Short 'guide' experiences with us are restricted to those visiting as part of a school traineeship - either from within the tourism sector or, for instance, animal-related industries. At the end of one month, most people will be independently able to perform, without too much supervision, the basic farm tasks at the time of year that they are visiting in. They will not, however, have much line of sight to what goes on here at different times of year and are unlikely to feel like a functioning member of the team. This option is best reserved for those training to work in the industry who want a short sharp hands-on internship. We will spend one week working through basic training with you and allow you one consolidation week in which to identify your key targets for the remainder of your time with us. Then, if for instance, you are a vet student and need more practice in basic assessment / nail clipping / anal-gland emptying / heart-listening etc, you might find yourself fully involved with the medical aspects of life on the farm. If you are a tourism-student you might work more on the website or marketing-related aspects of the business. All participants are still expected, however, to help with basic tasks during their stay.
We have found that generalists without specific learning targets from schools benefit by staying at least 3 months with us. In that time, most people can learn to stand on their own two feet within the team and feel like they have graduated into a reasonably competent husky handler. Becoming a competent husky guide obviously takes longer.
There is always building work, dog-training work, maintenance work, medical work, project management work and computer work that needs to be completed. You will definitely get a chance to have a go at everything but we will also try to find you an area to 'own' so that you can develop your own skills and confidence along the way.
In the words of Leah, one of our previous interns who came to us having participated in multiple workaway-style placements over a 2-year period around the world... (and who returned to the US with an adopted dog from here)...

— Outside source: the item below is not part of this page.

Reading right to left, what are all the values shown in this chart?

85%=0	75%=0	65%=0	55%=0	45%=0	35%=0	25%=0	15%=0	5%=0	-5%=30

This experience is just “more”. More crazy, more fulfilling, more stressful, more engaging and more all-encompassing than anything I’ve ever been through, for good and bad. After 2 years of travelling the world and volunteering or participating in internships everywhere I went, I thought I knew myself pretty well but I’ve been through things here that I never would have dreamt of. I’ve loved more, cried more, worked more and thought more than in any other job; and every second of highs and lows over the last few months was worth the exhilarating sled time and seeing a dog team stretched out in front of me on the tundra under the waning arctic sun. At the end of it all, I have grown in confidence and take from here some unique life skills which will stand me in good stead in my professional life.
Whilst many farms have volunteering options, few have devised a specific training course which takes interns through from being complete novices to fully functioning sleddog guides. There are also few farms in Scandinavia (at least according to the numerous vets who have visited us as a model farm) with higher dog welfare standards.
In other words, this role is an all encompassing one in which you can expect to live and breathe and talk 'huskies' 24/7 and to want to excel, despite much of the work being repetitious in nature. In this role, be warned that we also explicitly aim to push you to your limits and beyond, particularly in the winter season, because, as former endurance athletes, we believe that the hardest things in life bring the most rewards. If that doesn't entice you just a little bit, then it probably isn't the right role for you.
If you are interested in a gap-year placement with us, that is a long time-commitment from both sides so we have to both be sure that it will be a good fit. You will need to be someone who will be confident project managing activities to tight timelines. You will hopefully also have some specific skills that you can contribute to the group and you will likely become involved, more, in the computing and behind-the-scenes tasks than those who are here for shorter periods.
You will definitely learn more business-related skills than you might initially imagine. For instance, about lean pathways, 80:20 business practices, marketing, sales and all of the background aspects of running a business that you might be surprised to find also apply to a husky farm in the Arctic. You will, of course, still spend the majority of your time working with the dogs and taking part in safari products during the safari season.